2022年1月1日より傷病手当金の支給期間が通算化されるようになりそうです
厚生労働省は、2021年2月5日に全世代対応型の社会保障制度を構築するための健康保険法等の一部を改正する法律案を国会に提出しました。
その中の一つに「傷病手当金の支給期間の通算化」があり、「傷病手当金について、出勤に伴い不支給となった期間がある場合、その分の期間を延長して支給を受けられるよう、支給期間の通算化を行う」とされています。
現在の傷病手当金の支給期間は、同一傷病については支給を開始した日から最長1年6ヵ月間とされています。期間は暦の上で計算した期間で判断され、実際に受給した期間とは関係なく、支給を開始した日から1年6か月後に受給期間が満了となります。
したがって、例えばメンタル不調により休職し、傷病手当金の受給を開始し、数ヶ月後に再び休職というようなことを何度か繰り返してしまうと、傷病手当金を受給していた期間は半分程度であっても1年6か月で期間満了となってしまうということもあります。
上記の法案が成立すれば、2022年1月1日以降は、出勤に伴い不支給となった期間は、その分の期間を延長して支給を受けられるようになるようですので、働いたら損というようなことはなくなり、むしろきちんと復職できるように、トライアル復職というようなことが行いやすくなるのではないかと思われます。
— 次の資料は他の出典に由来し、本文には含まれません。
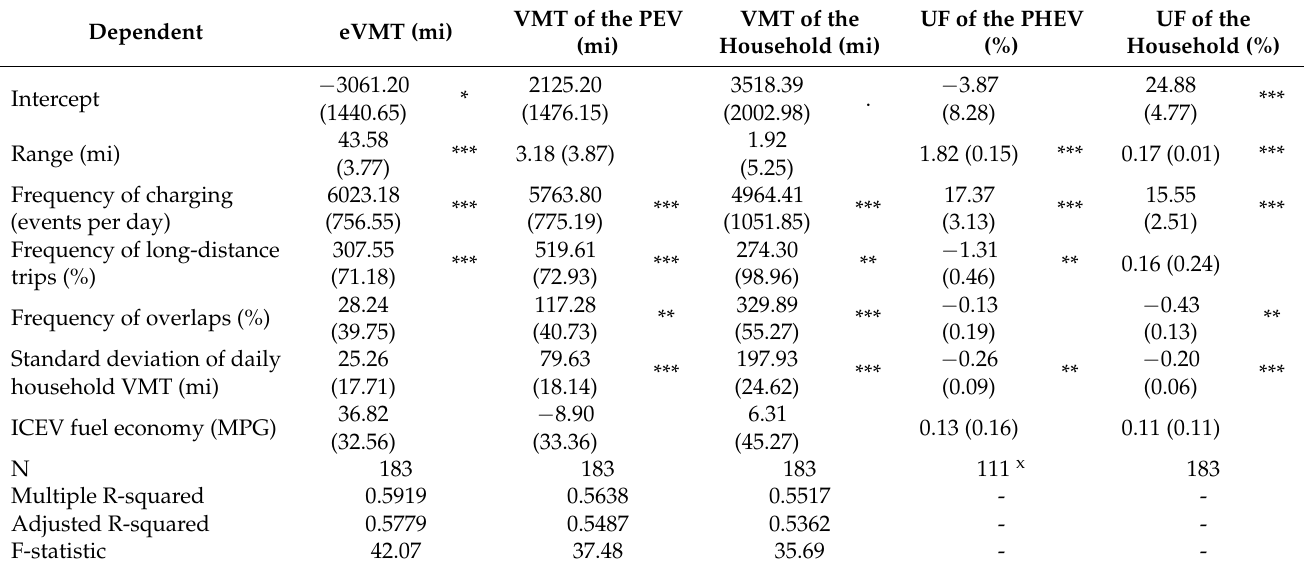
Table 3. Regression results for how household factors impact vehicle miles and electrification in two-car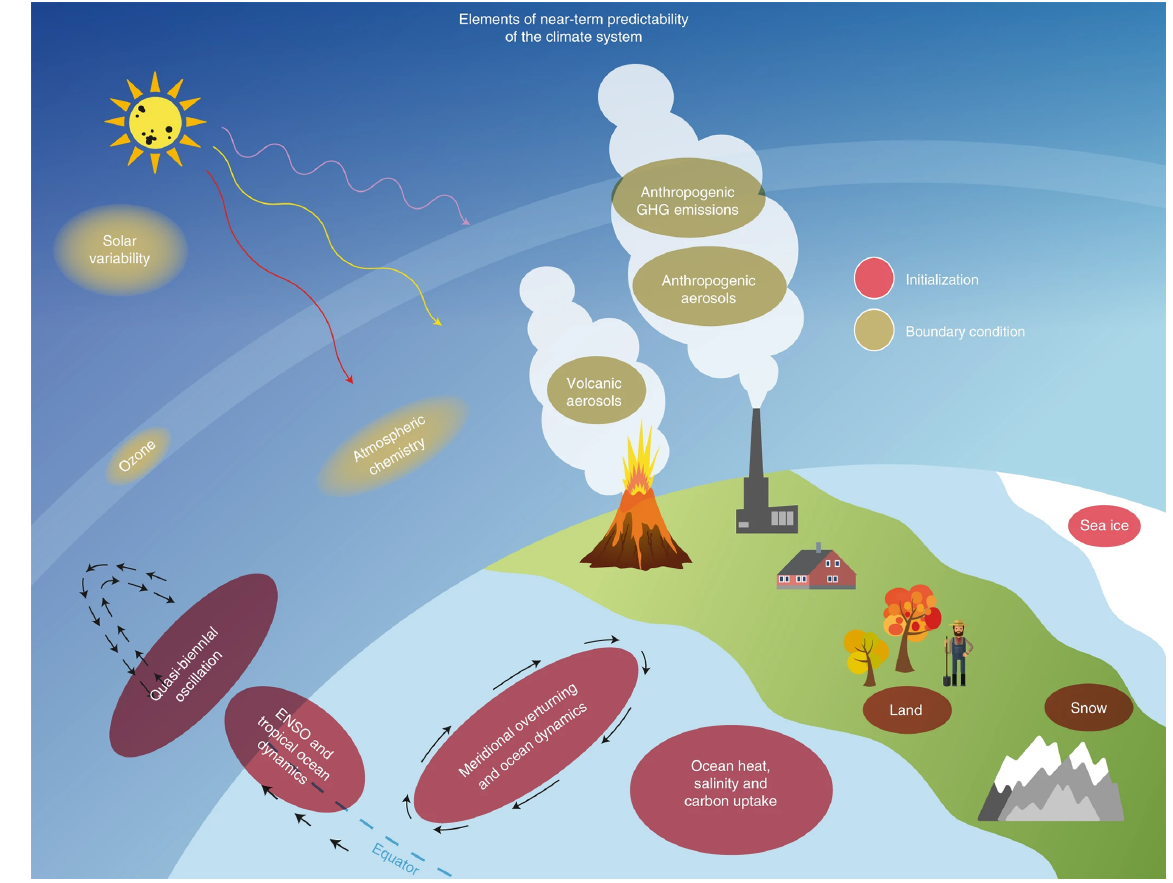
Figure 3. Sources of annual-to-decadal predictability, some of which involve the stratosphere through the response to external forcing, internal atmospheric dynamics, or ozone chemistry changes. After Kushnir et al.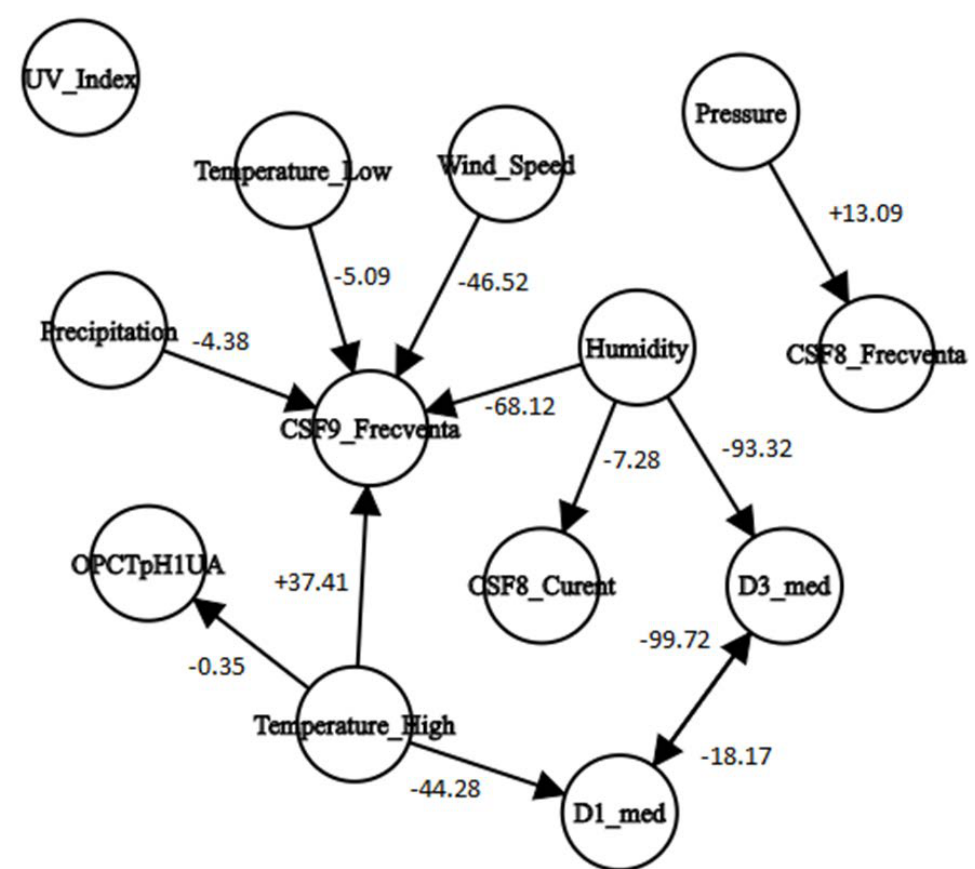
Figure 8. The dependencies graph for test case 7.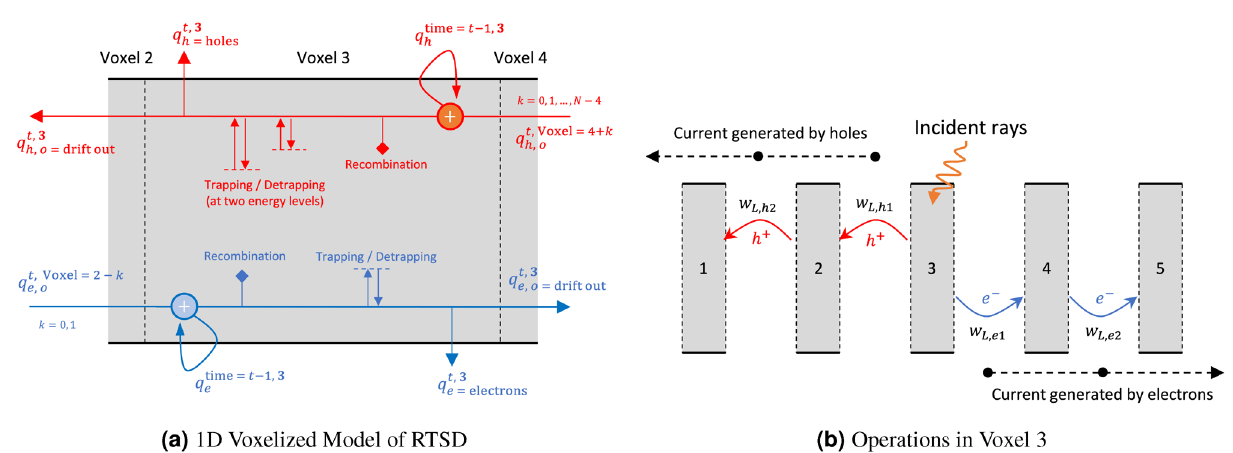
Figure 3. ( a ) Operations at voxel 3 at a particular time t. The electron transport from cathode to anode (left to right) is shown in the bottom half of this figure, while the hole transport in the opposite direction is shown in the top half of the figure. Figure adapted with permission 35 , and ( b ) Current generation in the RTSD. For simplification, we show the 1D model with only five voxels. When the γ -rays hit voxel 3, an electron–hole pair is produced. Charge transfer from one voxel to another induces a potential difference w at the electrodes. The product of transferred charge with w gives the generated current at the electrodes. Figure adapted with permission 35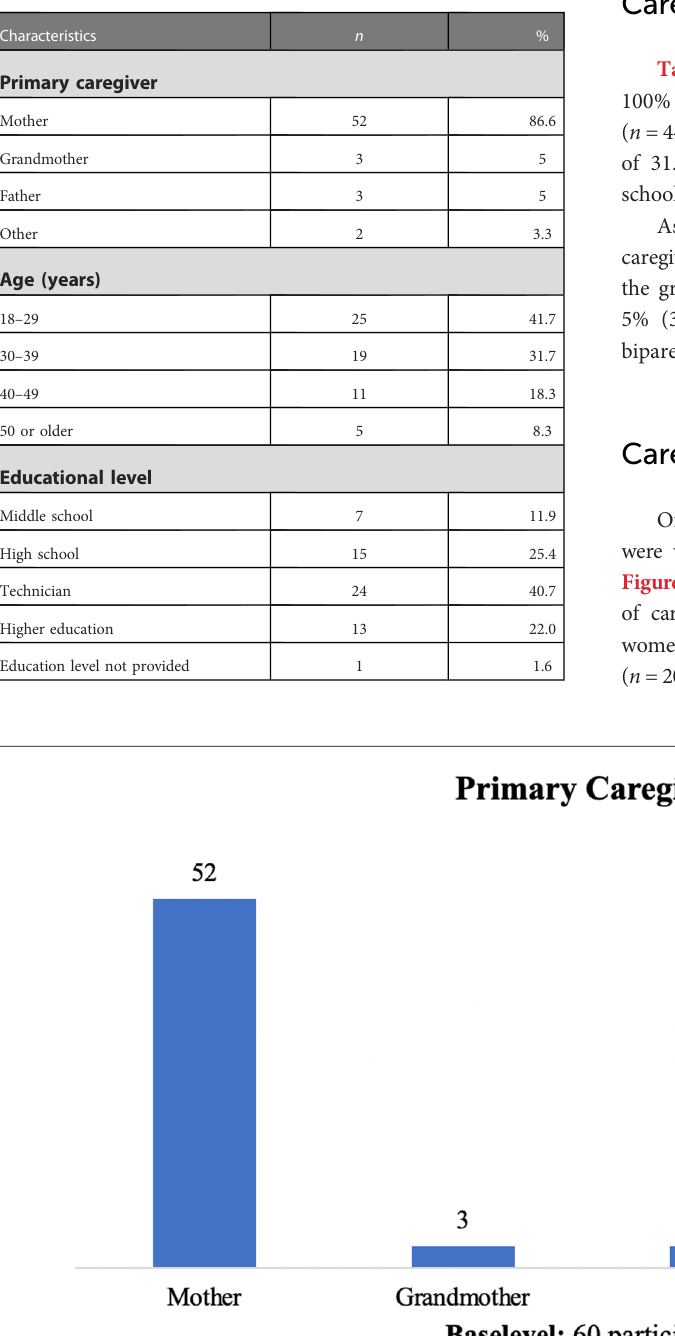
TABLE 2 Sociodemographic characteristics of caregivers.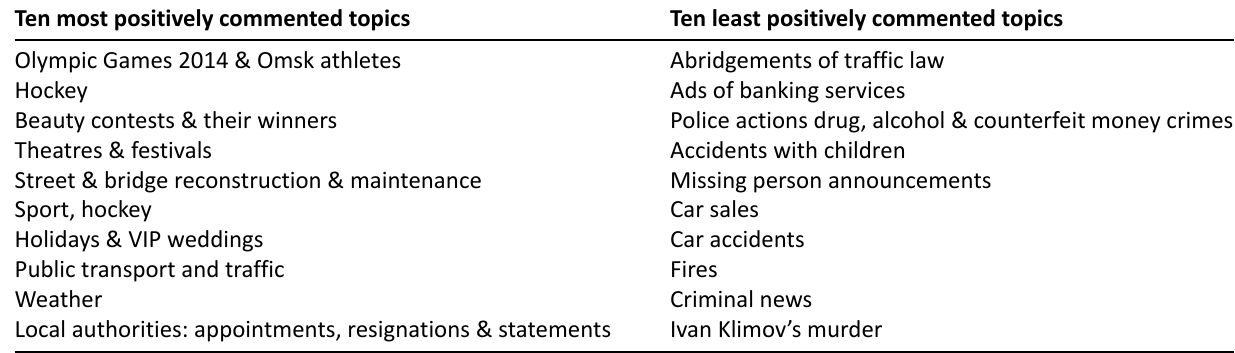
Table 3. Prevailing sentiment of the comments (max = 100%; min =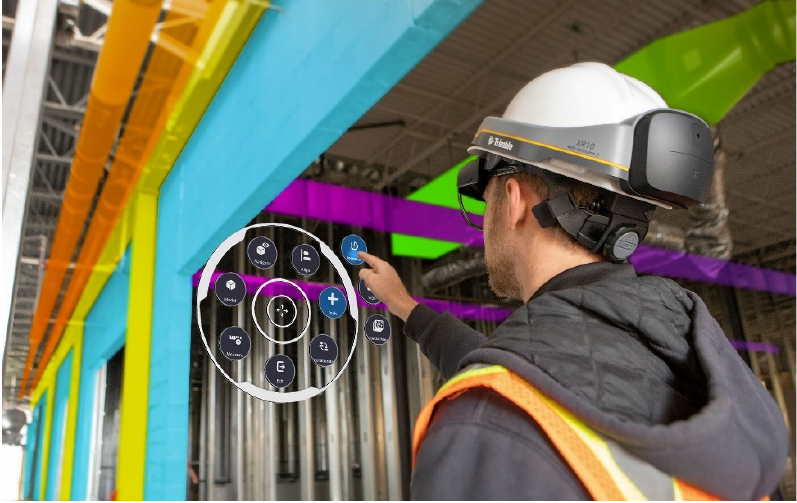
Figure 9. Example of Trimble XR10 MR application on construction site.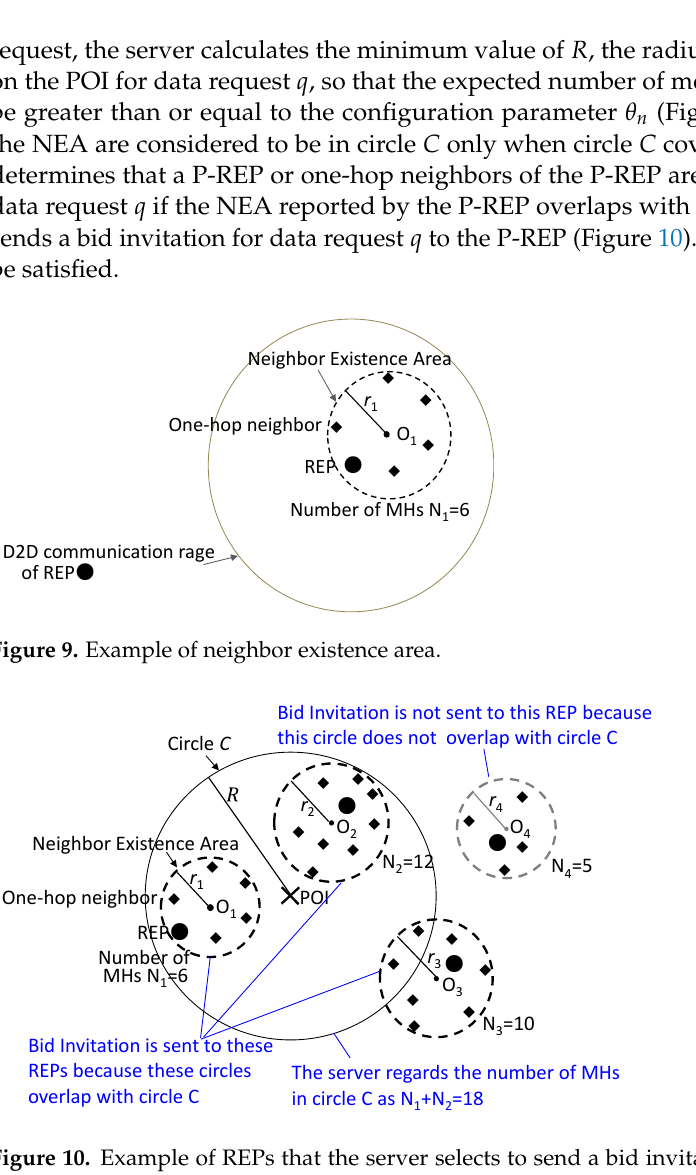
Figure 10. Example of REPs that the server selects to send a bid invitation for a data request (for 𝜃 𝑛 = 17 ).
使用者側の観点からすると、対応がより長期化してしまうという側面はありますが、時間がかかってもきちんと復職してもらいたいということも多いので、個人的にはよい改定だと感じています。
上記の他には、後期高齢者医療の被保険者のうち、現役並み所得者以外の被保険者であって、一定所得以上であるものについて、窓口負担割合を2割とするというものもこの法案に含まれていますが、これはニュースでもかなり取り上げられていたので、多くの方が目にした内容だと思います。
また、「育児休業中の保険料の免除要件の見直し」も含まれており、短期の育児休業の取得に対応して、月内に2週間以上の育児休業を取得した場合には当該月の保険料を免除するとともに、賞与に係る保険料については1月を超える育児休業を取得している場合に限り、免除の対象とすることとするとされています。
賞与の社会保険料の免除をねらって短期の育児休業をとるというケースはあまり考えられませんが、男性の育児休業取得を促進するというような流れにあるのはたしかです。したがって、上記のような改正を行うことで、賞与の支給時期に数週間育児休業を取得しようというようなことを防止しようということなのでしょう。